Dalal Street Voice: 2022 will be more volatile than 2021 for equity investors; sector rotation to work better: Mohit Ralhan of TIW Private Equity
In an interview with Zeebiz's Kshitij Anand, Ralhan said that a sector rotation strategy is likely to work better with a focus on a few sectors like technology, real estate, and consumer amongst others.
Mohit Ralhan, Managing Partner & Chief Investment Officer of TIW Private Equity, said that 2022 is expected to be relatively more volatile, when it comes to equity investing, overall, investors should still expect a lower double-digit return.
In an interview with Zeebiz's Kshitij Anand, Ralhan said that a sector rotation strategy is likely to work better with a focus on a few sectors like technology, real estate, and consumer amongst others.
Edited Excerpts:
Q) US Fed signals three rate hikes in 2022 as the inflation fight begins. How will it impact Indian markets?
A) The recent announcements by the US Fed are likely to decrease the liquidity in the emerging markets (EMs) including India.
Over the last few weeks, Indian markets have been undergoing through a downward pressure in anticipation of the rate hike by Fed and accelerated tapering, and therefore some part of the impact was already priced in.
There was uncertainty on the quantum of tapering and schedule of the rate hike, which has now become clearer. This information will also get priced in over a few sessions as different market participants do their own analysis and react to this.
This is primarily driven by liquidity and global asset allocation frameworks used by foreign institutional investors.
Since the Indian economy has been recovering quite strongly, the overall impact of Fed announcements is expected to be relatively smaller, and post some stabilization, the bull run in India is likely to continue based on domestic factors.
Q) We have seen some big moves on the currency. How will it impact the currency in the short and medium-term time frame?
A) In the short-term there will be pressure on INR, as the likely impact of the US Fed announcement is a reallocation of global investment portfolios resulting in the outward movement of the dollar.
In the medium term, it should get stabilized and may also strengthen a bit, depending upon the market actions and policy response of the Reserve Bank of India (RBI).

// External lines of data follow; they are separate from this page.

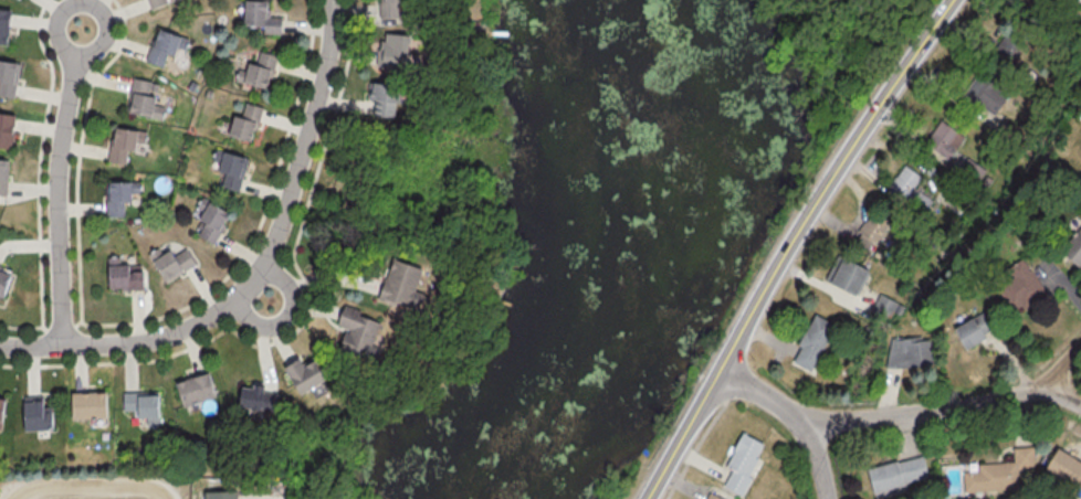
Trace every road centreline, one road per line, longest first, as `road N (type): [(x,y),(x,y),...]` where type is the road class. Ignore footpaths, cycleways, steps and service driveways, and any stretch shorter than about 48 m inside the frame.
road 1 (tertiary): [(954,0),(821,197),(649,498)]
road 2 (residential): [(0,345),(148,338),(269,301),(283,210),(325,73),(332,0)]
road 3 (residential): [(1080,409),(1026,397),(806,422),(721,373)]
road 4 (residential): [(56,346),(63,182),(84,25)]

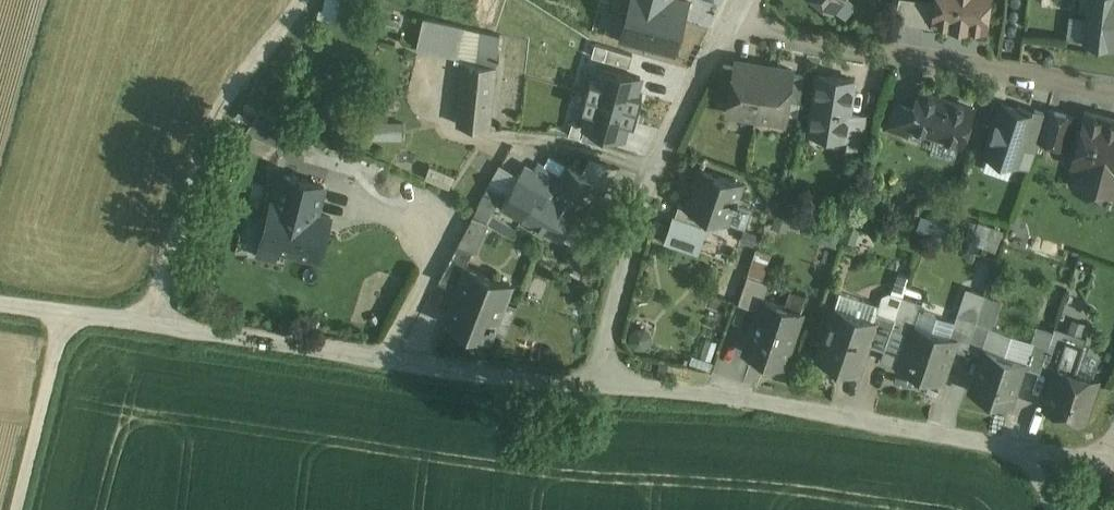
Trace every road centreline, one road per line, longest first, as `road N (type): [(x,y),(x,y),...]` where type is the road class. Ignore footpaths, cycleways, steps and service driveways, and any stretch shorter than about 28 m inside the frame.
road 1 (residential): [(598,384),(504,377),(151,323)]
road 2 (residential): [(1015,446),(691,389),(598,384)]
road 3 (residential): [(730,24),(1113,86)]
road 4 (residential): [(659,167),(598,384)]
road 5 (residential): [(454,130),(599,147),(659,167)]
road 6 (residential): [(730,24),(659,167)]
road 7 (unclassified): [(151,323),(0,303)]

Q) Could we see some more outflows from FPIs as US Fed begins to tight monetary policy?
A) The dot plan of the US Fed has been outlined quite clearly, which indicates that the Fed expects to raise policy rates three times in 2022 and three times in 2023 based on median projections.

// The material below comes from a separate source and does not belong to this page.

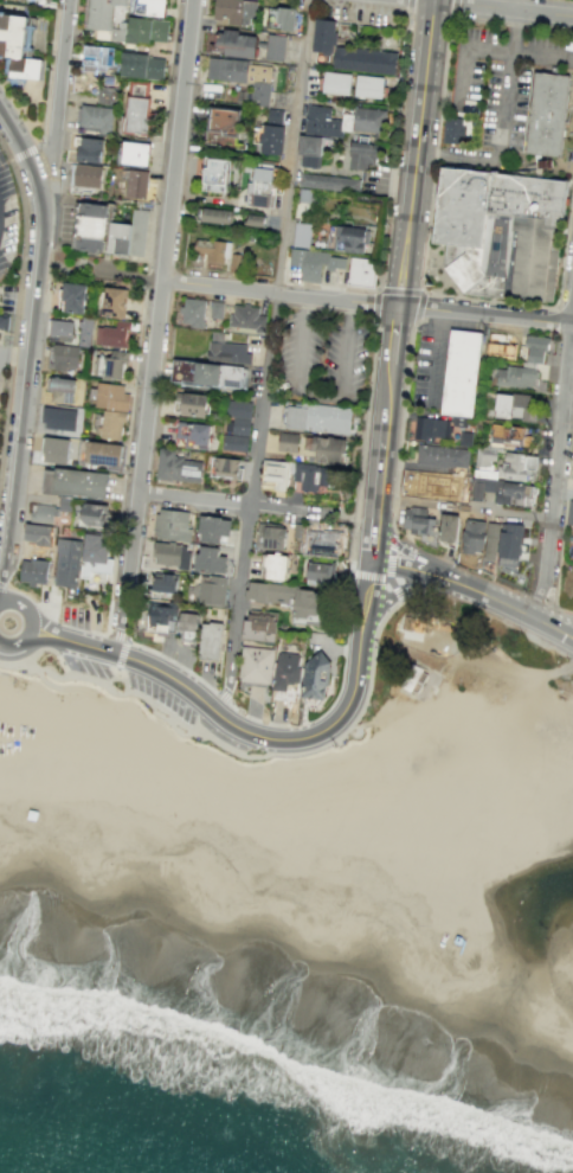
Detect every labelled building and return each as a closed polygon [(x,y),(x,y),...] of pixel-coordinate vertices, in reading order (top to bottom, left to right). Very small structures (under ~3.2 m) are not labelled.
[(85,28),(110,30),(110,39),(166,44),(168,20),(129,17),(128,23),(112,22),(114,4),(127,5),(128,0),(87,0),(85,28)] [(165,15),(166,0),(132,0),(131,13),(165,15)] [(227,19),(227,22),(253,27),(256,1),(246,0),(215,0),(212,17),(227,19)] [(270,7),(268,28),(293,30),(294,8),(270,7)] [(42,58),(28,57),(32,17),(0,13),(0,55),(12,56),(10,76),(40,79),(42,58)] [(396,51),(334,46),(337,20),(315,18),(312,51),(333,53),(331,68),(394,74),(396,51)] [(218,45),(224,46),(223,54),(253,59),(257,35),(220,29),(218,45)] [(265,60),(283,61),(284,35),(266,34),(265,60)] [(113,47),(84,46),(83,68),(112,69),(113,47)] [(120,75),(162,80),(164,56),(123,52),(120,75)] [(271,64),(208,58),(206,78),(246,82),(246,74),(252,74),(250,105),(267,106),(271,64)] [(350,94),(351,73),(324,72),(323,93),(350,94)] [(355,96),(382,98),(383,76),(356,75),(355,96)] [(539,76),(530,155),(567,159),(572,102),(572,79),(539,76)] [(148,82),(129,81),(126,132),(147,133),(149,97),(147,97),(148,82)] [(97,103),(114,103),(114,87),(97,87),(97,103)] [(110,132),(113,108),(79,103),(76,127),(110,132)] [(304,134),(342,136),(343,130),(383,133),(385,109),(354,107),(354,114),(342,113),(342,119),(330,118),(331,106),(307,105),(304,134)] [(239,111),(210,107),(205,141),(234,145),(239,111)] [(283,110),(267,109),(266,121),(282,121),(283,110)] [(464,118),(445,116),(441,142),(460,144),(464,118)] [(260,153),(282,154),(283,126),(261,124),(260,153)] [(318,168),(322,137),(302,134),(298,165),(318,168)] [(102,138),(78,137),(77,161),(100,162),(102,138)] [(147,165),(150,144),(123,141),(121,162),(147,165)] [(378,168),(379,144),(350,142),(349,167),(378,168)] [(227,158),(202,159),(203,192),(228,191),(227,158)] [(99,187),(100,165),(69,164),(68,186),(99,187)] [(446,244),(443,267),(455,283),(465,295),(554,303),(568,182),(506,174),(443,166),(433,243),(446,244)] [(126,197),(146,198),(147,171),(127,170),(126,197)] [(298,186),(358,192),(360,179),(300,173),(298,186)] [(108,205),(79,202),(72,249),(101,254),(108,205)] [(230,209),(198,208),(197,221),(229,223),(230,209)] [(111,221),(107,252),(142,256),(147,210),(132,209),(130,224),(111,221)] [(292,246),(309,247),(310,223),(293,222),(292,246)] [(364,251),(366,227),(332,225),(331,249),(364,251)] [(290,249),(289,266),(300,267),(299,280),(321,282),(322,268),(344,270),(346,254),(290,249)] [(243,254),(230,253),(228,270),(241,272),(243,254)] [(375,286),(375,258),(349,258),(349,285),(375,286)] [(84,312),(85,283),(63,283),(63,312),(84,312)] [(125,318),(126,288),(104,287),(103,317),(125,318)] [(203,327),(205,300),(183,298),(180,324),(203,327)] [(210,317),(222,319),(223,302),(211,301),(210,317)] [(264,330),(265,315),(259,315),(259,306),(231,305),(230,328),(264,330)] [(11,328),(12,315),(0,314),(0,327),(11,328)] [(72,337),(73,322),(51,319),(49,334),(72,337)] [(95,345),(127,346),(128,321),(115,321),(115,327),(96,326),(95,345)] [(452,329),(483,333),(475,417),(444,414),(452,329)] [(526,361),(545,362),(546,336),(527,335),(526,361)] [(249,341),(210,339),(209,359),(249,361),(249,341)] [(487,355),(515,357),(516,346),(488,343),(487,355)] [(77,370),(78,346),(51,344),(50,368),(77,370)] [(128,351),(111,351),(110,356),(94,356),(94,376),(127,377),(128,351)] [(247,368),(175,358),(172,379),(244,389),(247,368)] [(536,368),(494,366),(493,385),(535,387),(536,368)] [(73,403),(74,378),(48,377),(47,390),(52,390),(51,402),(73,403)] [(128,384),(97,383),(96,408),(126,410),(128,384)] [(206,417),(209,396),(177,391),(174,413),(206,417)] [(531,395),(496,393),(496,417),(530,418),(531,395)] [(249,451),(252,401),(227,399),(224,450),(249,451)] [(352,409),(286,403),(284,428),(350,434),(352,409)] [(73,432),(76,410),(44,406),(41,427),(73,432)] [(100,438),(122,439),(124,412),(102,410),(100,438)] [(449,441),(451,419),(415,417),(414,438),(449,441)] [(211,424),(177,422),(176,446),(210,448),(211,424)] [(523,435),(523,426),(491,425),(491,444),(530,445),(530,435),(523,435)] [(278,451),(298,452),(299,434),(279,432),(278,451)] [(347,438),(306,436),(306,449),(315,449),(315,463),(346,464),(347,438)] [(68,438),(44,437),(43,462),(67,463),(68,438)] [(120,466),(121,443),(83,442),(82,465),(120,466)] [(469,447),(418,445),(417,464),(468,466),(469,447)] [(176,449),(160,447),(156,478),(200,484),(203,461),(175,457),(176,449)] [(493,502),(530,505),(531,483),(494,481),(497,449),(475,448),(471,499),(482,500),(483,491),(494,492),(493,502)] [(526,480),(526,469),(536,469),(537,454),(500,453),(500,479),(526,480)] [(242,460),(214,455),(211,474),(239,479),(242,460)] [(286,489),(288,461),(265,460),(264,488),(286,489)] [(300,490),(317,491),(318,485),(329,485),(330,466),(294,464),(294,481),(300,481),(300,490)] [(105,499),(108,474),(45,466),(42,491),(105,499)] [(51,523),(53,505),(33,503),(31,520),(51,523)] [(106,504),(81,503),(81,526),(105,526),(106,504)] [(427,508),(404,506),(402,530),(434,534),(435,518),(426,517),(427,508)] [(191,541),(192,528),(187,527),(189,512),(160,508),(160,513),(155,513),(153,531),(157,532),(156,538),(191,541)] [(230,536),(221,534),(220,541),(200,539),(201,531),(198,531),(200,513),(223,515),(223,518),(232,519),(230,536)] [(439,541),(457,542),(458,515),(440,514),(439,541)] [(462,552),(484,553),(484,559),(497,559),(497,568),(520,568),(522,524),(486,523),(486,519),(464,518),(462,552)] [(286,526),(281,525),(282,524),(258,521),(256,544),(264,545),(263,546),(284,549),(286,526)] [(50,545),(51,526),(26,523),(24,543),(50,545)] [(303,524),(295,523),(292,537),(301,538),(303,524)] [(339,555),(303,552),(305,532),(336,534),(336,533),(341,533),(339,555)] [(90,572),(111,572),(111,558),(107,557),(108,536),(83,535),(81,577),(90,578),(90,572)] [(54,586),(77,586),(79,539),(56,539),(54,586)] [(154,541),(152,556),(154,556),(154,562),(178,565),(178,568),(187,569),(189,552),(185,551),(186,545),(154,541)] [(219,546),(201,545),(200,552),(197,552),(195,569),(217,571),(217,570),(226,571),(228,556),(218,555),(219,546)] [(289,553),(286,578),(260,576),(263,552),(266,553),(266,551),(276,552),(277,550),(282,550),(281,553),(289,553)] [(320,559),(320,557),(313,557),(313,559),(309,559),(308,564),(305,564),(304,576),(308,576),(307,582),(333,585),(335,560),(320,559)] [(18,582),(45,585),(47,561),(21,558),(18,582)] [(175,597),(178,578),(173,578),(174,573),(163,572),(162,577),(155,576),(153,594),(175,597)] [(227,577),(210,575),(210,577),(200,576),(199,588),(187,586),(186,601),(224,604),(227,577)] [(268,582),(250,581),(249,589),(246,589),(245,597),(255,598),(255,601),(265,602),(268,582)] [(268,582),(266,601),(292,604),(290,622),(314,624),(314,626),(322,627),(323,622),(322,622),(324,591),(314,590),(314,588),(298,586),(298,584),(268,582)] [(166,636),(167,632),(174,633),(176,608),(178,608),(178,602),(156,600),(156,604),(146,603),(143,629),(155,630),(155,635),(166,636)] [(275,641),(277,611),(251,609),(251,613),(249,613),(249,617),(245,617),(243,639),(275,641)] [(199,613),(181,610),(181,611),(179,611),(178,630),(181,630),(180,640),(181,640),(181,645),(194,646),(194,641),(195,642),(199,613)] [(403,615),(400,628),(413,630),(416,617),(403,615)] [(224,622),(210,621),(210,622),(202,621),(198,656),(200,656),(199,659),(218,661),(218,659),(219,659),(224,622)] [(270,684),(273,648),(242,646),(238,680),(270,684)] [(321,648),(304,661),(300,694),(323,698),(324,682),(327,682),(330,660),(321,648)] [(273,688),(298,692),(301,666),(298,666),(300,655),(297,655),(297,653),(279,652),(279,653),(277,653),(273,688)] [(405,662),(393,684),(414,694),(425,674),(411,666),(408,665),(405,662)] [(438,873),(445,876),(449,868),(443,865),(438,873)]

At the same time, the US Fed has also indicated that it will monitor the risks posed by the Omicron variant and it is likely to postpone rate hikes if the economy starts taking a hit.
Since this information is very much public now, the markets will price it in over a few sessions with some outflow from FPIs but there is not likely to be an elongated outflow from FPIs due to this specific reason.

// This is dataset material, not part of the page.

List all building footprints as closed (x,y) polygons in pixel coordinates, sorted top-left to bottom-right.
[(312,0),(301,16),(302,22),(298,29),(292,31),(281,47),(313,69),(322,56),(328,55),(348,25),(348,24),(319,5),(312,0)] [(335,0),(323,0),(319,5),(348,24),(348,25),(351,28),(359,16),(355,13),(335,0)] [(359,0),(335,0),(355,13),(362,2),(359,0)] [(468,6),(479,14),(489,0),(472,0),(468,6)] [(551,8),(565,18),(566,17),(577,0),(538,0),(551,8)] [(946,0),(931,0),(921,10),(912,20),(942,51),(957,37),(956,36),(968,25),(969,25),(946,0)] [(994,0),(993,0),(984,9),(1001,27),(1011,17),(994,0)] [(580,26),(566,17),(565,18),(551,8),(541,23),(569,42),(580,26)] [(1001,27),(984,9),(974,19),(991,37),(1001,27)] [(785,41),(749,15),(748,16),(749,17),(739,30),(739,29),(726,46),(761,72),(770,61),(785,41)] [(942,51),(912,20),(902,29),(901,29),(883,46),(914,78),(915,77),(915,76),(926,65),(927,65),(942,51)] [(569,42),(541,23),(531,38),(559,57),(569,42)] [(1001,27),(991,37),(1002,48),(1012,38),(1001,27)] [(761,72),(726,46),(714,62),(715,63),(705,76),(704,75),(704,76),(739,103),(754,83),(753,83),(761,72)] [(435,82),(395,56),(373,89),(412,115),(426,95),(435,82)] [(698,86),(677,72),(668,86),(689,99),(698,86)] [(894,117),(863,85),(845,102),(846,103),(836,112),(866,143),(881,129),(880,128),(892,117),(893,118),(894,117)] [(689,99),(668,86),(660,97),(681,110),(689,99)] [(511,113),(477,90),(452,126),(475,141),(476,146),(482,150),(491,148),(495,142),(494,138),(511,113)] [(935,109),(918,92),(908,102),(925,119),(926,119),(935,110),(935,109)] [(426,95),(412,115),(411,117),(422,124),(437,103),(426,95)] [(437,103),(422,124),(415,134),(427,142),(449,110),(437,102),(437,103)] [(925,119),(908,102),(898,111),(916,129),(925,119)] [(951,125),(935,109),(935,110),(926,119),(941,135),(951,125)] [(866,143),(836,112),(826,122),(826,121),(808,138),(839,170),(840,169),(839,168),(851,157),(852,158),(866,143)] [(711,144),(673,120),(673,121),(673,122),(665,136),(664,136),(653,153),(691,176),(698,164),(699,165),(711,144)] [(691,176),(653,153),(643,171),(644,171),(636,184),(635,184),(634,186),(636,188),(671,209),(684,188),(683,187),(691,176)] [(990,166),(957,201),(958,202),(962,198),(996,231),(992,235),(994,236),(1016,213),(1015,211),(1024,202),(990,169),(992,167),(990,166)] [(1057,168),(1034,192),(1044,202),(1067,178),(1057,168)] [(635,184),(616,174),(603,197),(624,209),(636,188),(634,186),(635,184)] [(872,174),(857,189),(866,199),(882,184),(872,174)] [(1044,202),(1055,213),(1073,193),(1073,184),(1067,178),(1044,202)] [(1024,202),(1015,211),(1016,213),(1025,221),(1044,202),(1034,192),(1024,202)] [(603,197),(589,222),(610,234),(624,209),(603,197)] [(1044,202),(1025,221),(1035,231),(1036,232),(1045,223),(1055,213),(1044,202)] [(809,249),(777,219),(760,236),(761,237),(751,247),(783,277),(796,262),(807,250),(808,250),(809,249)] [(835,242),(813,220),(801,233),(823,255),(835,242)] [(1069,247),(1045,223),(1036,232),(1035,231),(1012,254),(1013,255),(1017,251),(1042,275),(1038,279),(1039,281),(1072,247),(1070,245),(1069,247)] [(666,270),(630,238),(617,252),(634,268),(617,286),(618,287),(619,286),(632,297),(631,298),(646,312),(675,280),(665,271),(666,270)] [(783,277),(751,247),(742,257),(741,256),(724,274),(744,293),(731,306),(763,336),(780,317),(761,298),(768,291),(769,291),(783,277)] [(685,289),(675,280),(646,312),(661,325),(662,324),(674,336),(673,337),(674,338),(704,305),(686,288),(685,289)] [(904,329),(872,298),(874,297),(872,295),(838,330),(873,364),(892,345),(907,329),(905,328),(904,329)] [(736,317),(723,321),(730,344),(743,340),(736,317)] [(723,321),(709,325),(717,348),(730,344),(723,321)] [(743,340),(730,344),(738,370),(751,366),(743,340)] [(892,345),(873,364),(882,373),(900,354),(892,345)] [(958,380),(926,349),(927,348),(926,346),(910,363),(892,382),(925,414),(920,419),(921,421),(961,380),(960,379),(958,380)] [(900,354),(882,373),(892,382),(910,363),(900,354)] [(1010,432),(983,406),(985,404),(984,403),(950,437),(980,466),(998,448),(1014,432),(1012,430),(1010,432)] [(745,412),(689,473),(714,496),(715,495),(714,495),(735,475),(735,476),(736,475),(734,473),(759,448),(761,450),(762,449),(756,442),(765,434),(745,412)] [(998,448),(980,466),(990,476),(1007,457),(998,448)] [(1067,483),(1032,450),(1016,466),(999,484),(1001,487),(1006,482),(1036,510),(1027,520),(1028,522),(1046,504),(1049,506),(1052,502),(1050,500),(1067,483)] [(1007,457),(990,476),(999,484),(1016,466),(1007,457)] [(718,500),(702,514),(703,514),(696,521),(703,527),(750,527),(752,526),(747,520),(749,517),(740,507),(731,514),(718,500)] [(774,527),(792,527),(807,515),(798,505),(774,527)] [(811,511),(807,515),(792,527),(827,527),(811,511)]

India’s domestic factors including the sustainability of its economic recovery and handling of the Omicron variant will be more critical.
Q) What should be the strategy of investors in 2022 amid potential 3 rate hikes from the US Fed, and the RBI could also look at raising rates?
A) 2022 is expected to be relatively more volatile when it comes to equity investing. Overall, the investors should still expect a lower double-digit return.
It is expected to be a year of normalization and volatility can be used by long-term investors to buy stocks at favorable prices.
A sector rotation strategy is likely to work better with a focus on a few sectors like technology, real estate, and consumer amongst others.
(Disclaimer: The views/suggestions/advice expressed here in this article are solely by investment experts. Zee Business suggests its readers to consult with their investment advisers before making any financial decision.)